(Beginning of Supplied material)

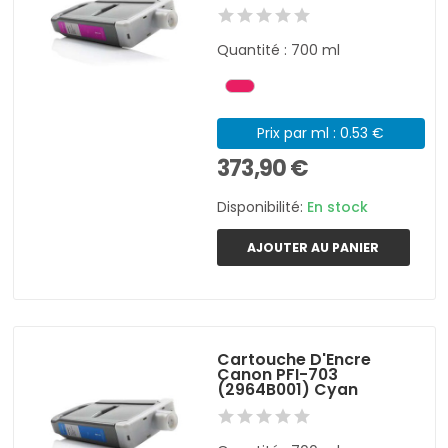
Quantité : 700 ml
Prix par ml : 0.53 €
373,90 €
Disponibilité:
En stock
AJOUTER AU PANIER
Cartouche D'Encre
Canon PFI-703
(2964B001) Cyan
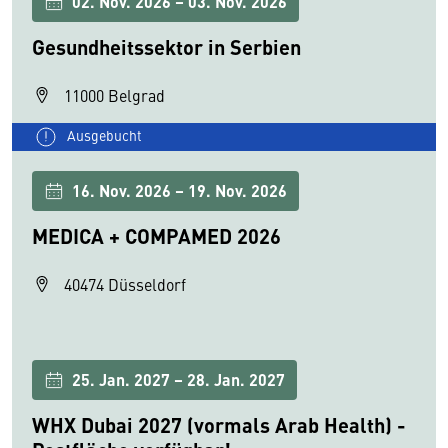
02. Nov. 2026 – 03. Nov. 2026
Gesundheitssektor in Serbien
11000 Belgrad
Ausgebucht
16. Nov. 2026 – 19. Nov. 2026
MEDICA + COMPAMED 2026
40474 Düsseldorf
25. Jan. 2027 – 28. Jan. 2027
WHX Dubai 2027 (vormals Arab Health) -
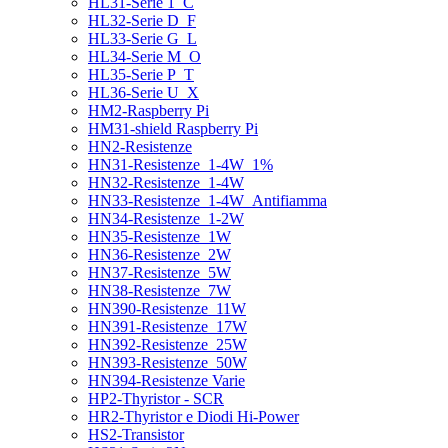
HL31-Serie 1_C
HL32-Serie D_F
HL33-Serie G_L
HL34-Serie M_O
HL35-Serie P_T
HL36-Serie U_X
HM2-Raspberry Pi
HM31-shield Raspberry Pi
HN2-Resistenze
HN31-Resistenze_1-4W_1%
HN32-Resistenze_1-4W
HN33-Resistenze_1-4W_Antifiamma
HN34-Resistenze_1-2W
HN35-Resistenze_1W
HN36-Resistenze_2W
HN37-Resistenze_5W
HN38-Resistenze_7W
HN390-Resistenze_11W
HN391-Resistenze_17W
HN392-Resistenze_25W
HN393-Resistenze_50W
HN394-Resistenze Varie
HP2-Thyristor - SCR
HR2-Thyristor e Diodi Hi-Power
HS2-Transistor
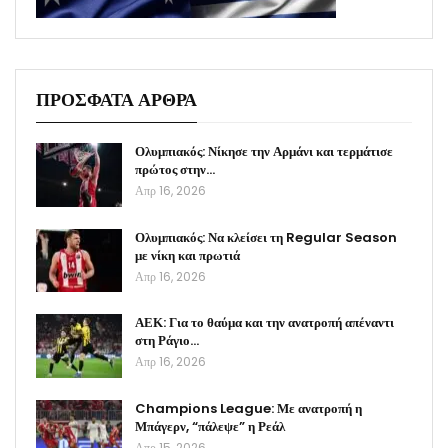
ΠΡΟΣΦΑΤΑ ΑΡΘΡΑ
Ολυμπιακός: Νίκησε την Αρμάνι και τερμάτισε
πρώτος στην…
Απρ 16, 2026
Ολυμπιακός: Να κλείσει τη Regular Season
με νίκη και πρωτιά
Απρ 16, 2026
ΑΕΚ: Για το θαύμα και την ανατροπή απέναντι
στη Ράγιο…
Απρ 16, 2026
Champions League: Με ανατροπή η
Μπάγερν, “πάλεψε” η Ρεάλ
Απρ 15, 2026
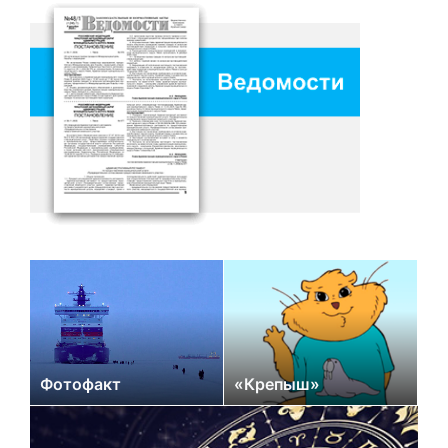
Фотофакт
«Крепыш»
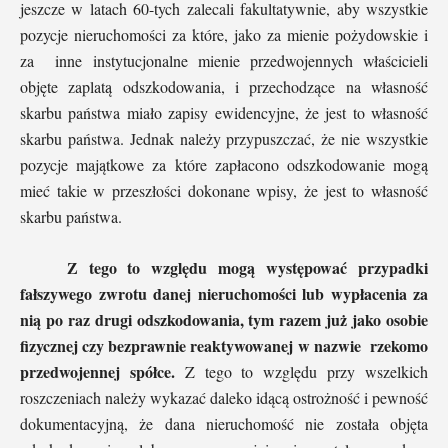
jeszcze w latach 60-tych zalecali fakultatywnie, aby wszystkie
pozycje nieruchomości za które, jako za mienie pożydowskie i
za inne instytucjonalne mienie przedwojennych właścicieli
objęte zaplatą odszkodowania, i przechodzące na własność
skarbu państwa miało zapisy ewidencyjne, że jest to własność
skarbu państwa. Jednak należy przypuszczać, że nie wszystkie
pozycje majątkowe za które zapłacono odszkodowanie mogą
mieć takie w przeszłości dokonane wpisy, że jest to własność
skarbu państwa.
Z tego to względu mogą występować przypadki
fałszywego zwrotu danej nieruchomości lub wypłacenia za
nią po raz drugi odszkodowania, tym razem już jako osobie
fizycznej czy bezprawnie reaktywowanej w nazwie rzekomo
przedwojennej spółce.
Z tego to względu przy wszelkich
roszczeniach należy wykazać daleko idącą ostrożność i pewność
dokumentacyjną, że dana nieruchomość nie została objęta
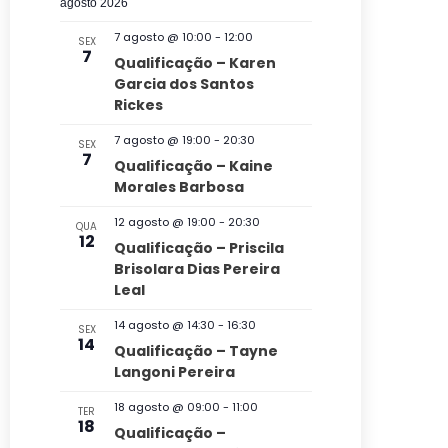
s
v
c
agosto 2026
t
l
u
q
a
e
7 agosto @ 10:00
-
12:00
SEX
r
e
7
u
Qualificação – Karen
a
g
c
Garcia dos Santos
i
r
a
Rickes
i
e
s
v
ç
o
7 agosto @ 19:00
-
20:30
a
SEX
e
7
n
Qualificação – Kaine
ã
n
e
Morales Barbosa
e
t
o
n
o
a
12 agosto @ 19:00
-
20:30
QUA
d
s
a
12
d
Qualificação – Priscila
v
o
Brisolara Dias Pereira
a
Leal
e
v
t
g
14 agosto @ 14:30
-
16:30
a
SEX
i
14
Qualificação – Tayne
a
.
s
Langoni Pereira
ç
u
18 agosto @ 09:00
-
11:00
TER
ã
18
a
Qualificação –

(End of Supplied material)

About this task - Can you repeat the rows from the very start through the line containing "(2964B001) Cyan", with both ends included and the pictures left out?

Answer section -
Quantité : 700 ml
Prix par ml : 0.53 €
373,90 €
Disponibilité:
En stock
AJOUTER AU PANIER
Cartouche D'Encre
Canon PFI-703
(2964B001) Cyan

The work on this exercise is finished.